The Federal Reserve Board (the "FRB") and the Securities and Exchange Commission ("SEC") have entered into a Memorandum of Understanding ("MOU") providing for collaboration between the two agencies in areas of mutual supervisory interest. The MOU establishes a framework for coordinated regulation and information sharing between the FRB and the SEC, and is intended to enhance financial market stability, as well as to allow for more efficient regulation by both agencies. The MOU provides that:

  • The agencies will coordinate supervision and regulation in areas of common interest, including bank brokerage activities and anti-money laundering. In addition to sharing information, the collaboration also will include coordination of examinations and visitations, periodic meetings, and consultations on matters of common interest.
  • The agencies will each inform the other of any issues which may affect the regulatory interests of the other, and provide the other with information regarding holding companies and bank holding companies, including their financial condition, internal controls, and funding sources. Both agencies will share information and analysis regarding primary dealers and their holding companies and coordinate with each other in obtaining and analyzing information related to such entities, establishing applicable guidelines or rules, and monitoring compliance.
  • The FRB and the SEC will share information, including information that is non-public, relating to the Depository Trust Company, its affiliates, and transfer agents. They will also collaborate on anti-money laundering issues, with each agency to notify the other when a violation of the Bank Secrecy Act and related regulations is identified.

The MOU also establishes procedures for implementing and applying the Regulation R exemption from broker-dealer registration for banks engaging in brokerage activities. Any rules which are needed to implement the exemption are to be adopted jointly, as well as related interpretations and responses to no-action requests.

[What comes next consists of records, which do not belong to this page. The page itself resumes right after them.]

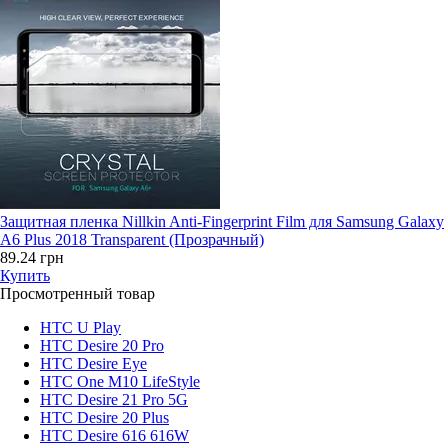
Защитная пленка Nillkin Anti-Fingerprint Film для Samsung Galaxy
A6 Plus 2018 Transparent (Прозрачный)
89.24 грн
Купить
Просмотренный товар
HTC U Play
HTC Desire 20 Pro
HTC Desire Eye
HTC One M10 LifeStyle
HTC Desire 21 Pro 5G
HTC Desire 20 Plus
HTC Desire 616 616W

Although each agency will now have greater access to information concerning financial entities over which it traditionally did not have primary oversight, the MOU does not grant either agency any new authority, nor does it modify the existing supervisory powers and responsibilities of each agency. By formalizing procedures for coordination, the MOU is intended to allow the FRB and SEC to better carry out their regulation of the financial markets. The MOU also seems to signal a move towards a more centralized regulatory system with the FRB acting as the primary regulator, consistent with the long-term recommendations outlined in the Treasury Department's blueprint for financial reform.